The T4F is really a statement of an individual's portion of the crew share. For unemployment insurance purposes, unlike other self-employed persons, a fisherman pays premiums and is entitled to draw unemployment insurance benefits with certain qualifying factors.

In preparing his statement of fishing income and expenses, a fisherman will use the form T2042. (See example.) The income and expense categories on this form are all quite self-explanatory. Crew shares on the expense side of the statement are, of course, the shares which a skipper pays
to his crew and claims as an expense on his own return. The cost of food consumed by a fisherman while at sea would qualify as a deduction from gross income since the ocean would be considered a remote work site.

The one element that does deserve special mention is the section relating to the loss of nets and traps. There are two ways in which this can be treated. The first way is to treat the purchase of new nets and traps as a capital expense subject to capital cost allowances in class 8 at 20%. The alternative is to treat the year's purchases in this area as an acquisition of replacement property in the manner described at the bottom of the form T2042. The reasoning in this technique is that if you take the value of your nets and traps at the beginning
of the year and add to this the amounts you spent in the year buying more, the result should be how much you have on hand at the end. If what you really have is less than this, the difference between what you have and what you should have is the amount which you will claim on your return as a loss of nets and traps.


You will also note that the section for this calculation has a line for proceeds from sale and insurance of nets and traps; if you include an amount on this line, it should not be included again in the income section of the statement.

It is very important here to beware of claiming Capital Cost Allowance in years with little or no income. I recently had to review a fishing return where large amounts of `depreciation' had been claimed in 1979, 1980, and 1981. Claiming this depreciation had increased losses which were not usable against other income. Because of ill health, the fisherman
has not been fishing in the last two years and will now be selling his boat. He will have over $50,000 extra tax to pay because he is now `recapturing' the depreciation claimed on the boat in 1979, 80 and 81. There is nothing he or anyone else can do in this situation.

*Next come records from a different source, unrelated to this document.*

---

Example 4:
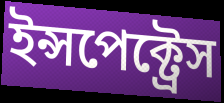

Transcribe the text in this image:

ইন্সপেক্ট্রেস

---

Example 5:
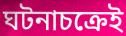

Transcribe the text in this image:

ঘটনাচক্রেইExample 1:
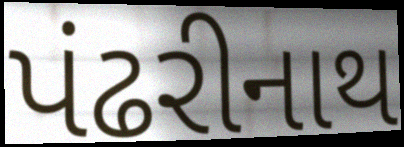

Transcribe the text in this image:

પંઢરીનાથ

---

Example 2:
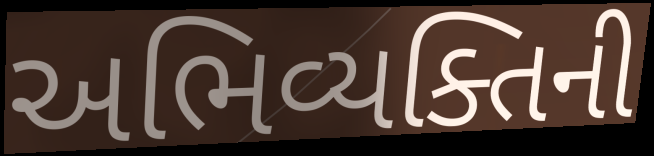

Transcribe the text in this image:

અભિવ્યક્તિની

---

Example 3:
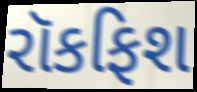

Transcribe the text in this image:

રૉકફિશ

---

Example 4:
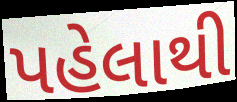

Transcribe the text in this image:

પહેલાથી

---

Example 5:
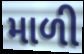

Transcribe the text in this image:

માળીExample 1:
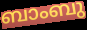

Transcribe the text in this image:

ബാംബു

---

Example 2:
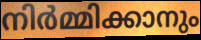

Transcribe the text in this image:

നിർമ്മിക്കാനും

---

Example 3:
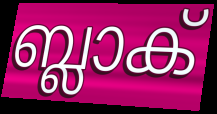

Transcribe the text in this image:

ബ്ലാക്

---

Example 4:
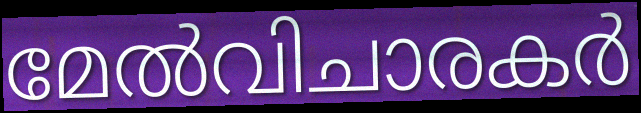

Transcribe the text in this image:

മേൽവിചാരകർ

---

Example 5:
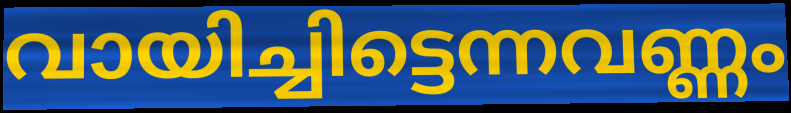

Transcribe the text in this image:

വായിച്ചിട്ടെന്നവണ്ണംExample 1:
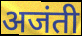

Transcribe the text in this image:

अजंती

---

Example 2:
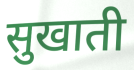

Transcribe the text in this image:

सुखाती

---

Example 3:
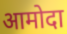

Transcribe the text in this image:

आमोदा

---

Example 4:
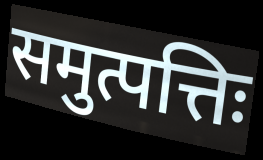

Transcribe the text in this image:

समुत्पत्तिः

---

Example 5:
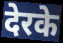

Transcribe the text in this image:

देरकेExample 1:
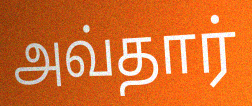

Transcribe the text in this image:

அவ்தார்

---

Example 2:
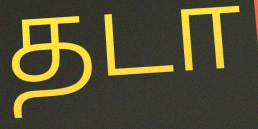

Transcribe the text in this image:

தடா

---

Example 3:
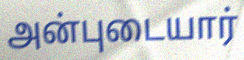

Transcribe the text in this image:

அன்புடையார்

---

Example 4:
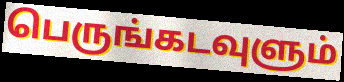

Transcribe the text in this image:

பெருங்கடவுளும்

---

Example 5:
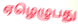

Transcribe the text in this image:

ஏழெழுபது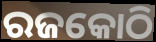
ରଜକୋଠି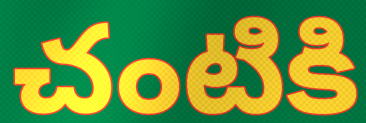
చంటికి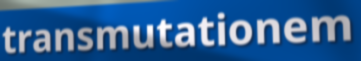
transmutationemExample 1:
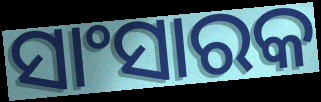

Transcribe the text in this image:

ସାଂସାରକ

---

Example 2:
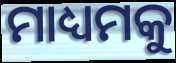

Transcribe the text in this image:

ମାଧ୍ୟମକୁ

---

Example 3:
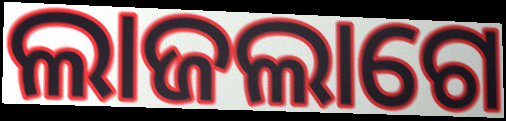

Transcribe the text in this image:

ଲାଜଲାଗେ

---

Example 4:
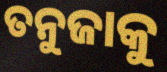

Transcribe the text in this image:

ତନୁଜାକୁ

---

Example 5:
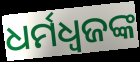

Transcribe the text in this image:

ଧର୍ମଧ୍ୱଜଙ୍କ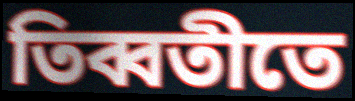
তিব্বতীতেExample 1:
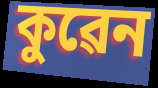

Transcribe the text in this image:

কুৱেন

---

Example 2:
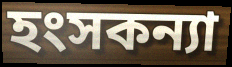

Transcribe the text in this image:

হংসকন্যা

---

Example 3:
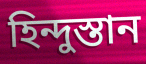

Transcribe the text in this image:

হিন্দুস্তান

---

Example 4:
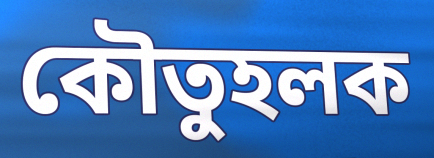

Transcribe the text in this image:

কৌতুহলক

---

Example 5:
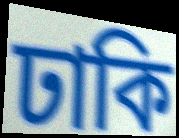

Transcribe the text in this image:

ঢাকি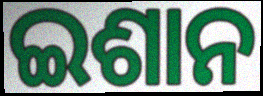
ଇଶାନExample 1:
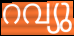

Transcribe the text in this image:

റവ്യു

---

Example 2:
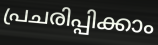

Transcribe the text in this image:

പ്രചരിപ്പിക്കാം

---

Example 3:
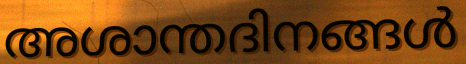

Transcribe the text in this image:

അശാന്തദിനങ്ങൾ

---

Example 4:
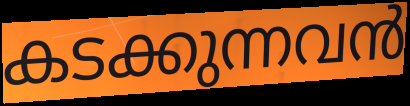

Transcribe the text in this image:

കടക്കുന്നവൻ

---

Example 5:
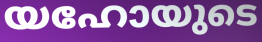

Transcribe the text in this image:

യഹോയുടെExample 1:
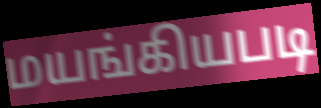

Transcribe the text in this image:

மயங்கியபடி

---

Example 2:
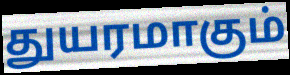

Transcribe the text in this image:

துயரமாகும்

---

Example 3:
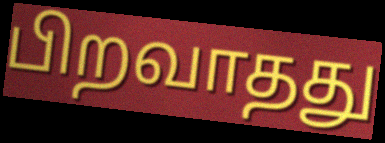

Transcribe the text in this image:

பிறவாதது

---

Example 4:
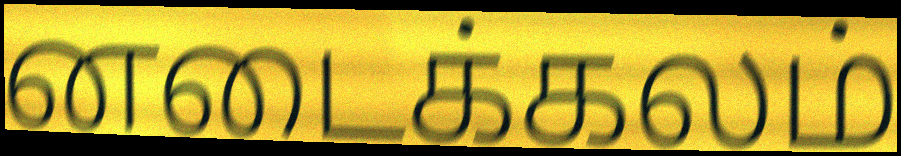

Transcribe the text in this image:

It was a wrong "guess" at the future.

Another problem which needs real clarification is the tax treatment of the sale of fishing licences. It is our policy to treat these as pure capital gains, but where someone is almost buying and selling them for a living, it is clear that any profits would be straight income. An interesting wrinkle in 1989 was that DNR has tried to reassess one fisherman by turning down the sale of his licence as eligible for the $100,000 capital gains tax free treatment. Stay tuned to find
out the answer.


I have finally found a reason for incorporating a "fishing" business. If the business is incorporated and if the boat and nets and licences are of sufficient worth that there is a possibility of a capital gain in excess of $100,000, then the fisherman should consider incorporating the business. As a Canadian Controlled "PRIVATE" Corporation (CCPC)
the shares can be sold and any profit will fall within the $500,000 Capital Gains tax free which remained for Farmers, and the shares of a CCPC. (To be eligible the seller has to have owned the shares for at least 24 months.)

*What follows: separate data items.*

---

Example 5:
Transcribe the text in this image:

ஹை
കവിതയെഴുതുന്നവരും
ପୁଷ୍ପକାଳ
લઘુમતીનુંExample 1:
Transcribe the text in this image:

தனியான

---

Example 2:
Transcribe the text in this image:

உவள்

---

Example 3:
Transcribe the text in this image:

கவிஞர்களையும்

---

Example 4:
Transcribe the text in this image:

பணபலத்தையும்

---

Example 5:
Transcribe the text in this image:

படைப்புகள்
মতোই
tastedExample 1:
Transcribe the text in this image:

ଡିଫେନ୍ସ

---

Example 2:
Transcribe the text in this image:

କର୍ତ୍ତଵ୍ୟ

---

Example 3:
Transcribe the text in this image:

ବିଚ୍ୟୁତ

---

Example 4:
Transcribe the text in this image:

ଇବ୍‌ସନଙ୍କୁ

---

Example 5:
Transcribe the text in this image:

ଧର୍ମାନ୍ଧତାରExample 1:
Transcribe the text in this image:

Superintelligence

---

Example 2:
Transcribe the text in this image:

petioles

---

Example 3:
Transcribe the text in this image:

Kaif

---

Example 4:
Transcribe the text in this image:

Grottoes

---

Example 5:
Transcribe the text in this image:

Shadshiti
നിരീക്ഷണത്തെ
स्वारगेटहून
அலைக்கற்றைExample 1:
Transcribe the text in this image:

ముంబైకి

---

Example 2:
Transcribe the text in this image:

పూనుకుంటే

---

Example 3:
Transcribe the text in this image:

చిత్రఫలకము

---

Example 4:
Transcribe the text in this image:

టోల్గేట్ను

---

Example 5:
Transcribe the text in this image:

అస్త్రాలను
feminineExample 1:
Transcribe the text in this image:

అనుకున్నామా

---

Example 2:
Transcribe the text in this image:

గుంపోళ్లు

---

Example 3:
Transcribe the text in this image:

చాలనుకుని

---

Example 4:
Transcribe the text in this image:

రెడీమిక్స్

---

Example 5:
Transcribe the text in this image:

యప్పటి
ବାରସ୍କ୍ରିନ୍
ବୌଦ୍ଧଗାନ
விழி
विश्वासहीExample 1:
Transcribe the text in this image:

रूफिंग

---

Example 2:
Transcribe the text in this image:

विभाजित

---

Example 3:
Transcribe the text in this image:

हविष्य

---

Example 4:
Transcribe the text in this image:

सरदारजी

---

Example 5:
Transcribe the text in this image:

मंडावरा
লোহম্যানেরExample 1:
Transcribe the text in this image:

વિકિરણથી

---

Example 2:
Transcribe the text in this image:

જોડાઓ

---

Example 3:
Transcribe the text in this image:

You CANNOT find a buyer, go down and incorporate, and then sell the shares tax free.

Fish Farming is causing great consternation in the fishing industry. The courts are treating them as farmers rather than fishermen as the following case shows.

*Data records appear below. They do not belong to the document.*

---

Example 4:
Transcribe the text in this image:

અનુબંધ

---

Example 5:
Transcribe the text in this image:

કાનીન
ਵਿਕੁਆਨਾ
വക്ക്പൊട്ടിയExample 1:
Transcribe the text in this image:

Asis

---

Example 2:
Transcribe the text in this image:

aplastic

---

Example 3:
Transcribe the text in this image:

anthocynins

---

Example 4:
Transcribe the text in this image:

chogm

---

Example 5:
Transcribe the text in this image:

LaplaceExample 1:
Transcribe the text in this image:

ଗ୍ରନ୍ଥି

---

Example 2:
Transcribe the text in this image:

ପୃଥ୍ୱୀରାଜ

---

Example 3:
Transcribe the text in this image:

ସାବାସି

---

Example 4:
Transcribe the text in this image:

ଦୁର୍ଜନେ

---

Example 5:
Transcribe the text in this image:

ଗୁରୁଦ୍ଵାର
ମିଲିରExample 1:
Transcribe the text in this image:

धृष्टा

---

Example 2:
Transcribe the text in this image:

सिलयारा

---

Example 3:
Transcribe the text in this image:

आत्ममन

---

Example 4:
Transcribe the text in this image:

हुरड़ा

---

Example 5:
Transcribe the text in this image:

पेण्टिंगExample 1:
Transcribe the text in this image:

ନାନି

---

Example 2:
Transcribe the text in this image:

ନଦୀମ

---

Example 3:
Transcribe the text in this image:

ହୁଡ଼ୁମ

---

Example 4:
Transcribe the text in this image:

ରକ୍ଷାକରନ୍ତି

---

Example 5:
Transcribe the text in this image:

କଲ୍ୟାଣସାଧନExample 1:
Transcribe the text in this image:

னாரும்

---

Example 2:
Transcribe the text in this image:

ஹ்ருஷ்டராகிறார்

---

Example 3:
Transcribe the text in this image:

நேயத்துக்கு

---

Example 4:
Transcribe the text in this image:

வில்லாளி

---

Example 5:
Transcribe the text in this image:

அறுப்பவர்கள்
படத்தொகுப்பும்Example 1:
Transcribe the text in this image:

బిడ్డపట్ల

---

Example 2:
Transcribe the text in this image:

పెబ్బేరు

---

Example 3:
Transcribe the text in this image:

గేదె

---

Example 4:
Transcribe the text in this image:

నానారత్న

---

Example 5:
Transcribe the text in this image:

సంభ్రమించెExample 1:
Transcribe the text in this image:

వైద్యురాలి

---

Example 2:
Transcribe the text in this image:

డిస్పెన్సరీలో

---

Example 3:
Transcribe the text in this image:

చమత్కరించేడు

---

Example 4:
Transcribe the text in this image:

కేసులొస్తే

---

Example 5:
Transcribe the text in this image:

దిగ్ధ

TAXCASE - In 1989, Paul and Maureen Durst won their right to deduct their losses from a fish farming operation in Ontario. However, Judge Taylor of the Tax Court of Canada ruled that they were limited to the losses allowed by section 31(1) of the Income Tax Act and restricted the amounts to $5,000 each per year.

TAXCASE - In 1988 Angelo Travica  lost his attempt to make his wife a partner in his fishing business. Judge Brule of the Tax Court ruled that the business was that of the husband and not a partnership. He was unable to refute the fact that the ship's registry showed the boat was his only. (It could possibly be her boat for tax purposes if she had put up half the money to buy it and the money had come from outside sources (see income splitting). Profits were never divided, cheques were always made out to the husband only and there was no partnership agreement.

NEW FOR 1988 and 1989 and 1990

There are new provisions for automobile expenses, office in the home, and investment tax credits for 1988 and 1989 and 1990. See the start of the Farmers section for these changes.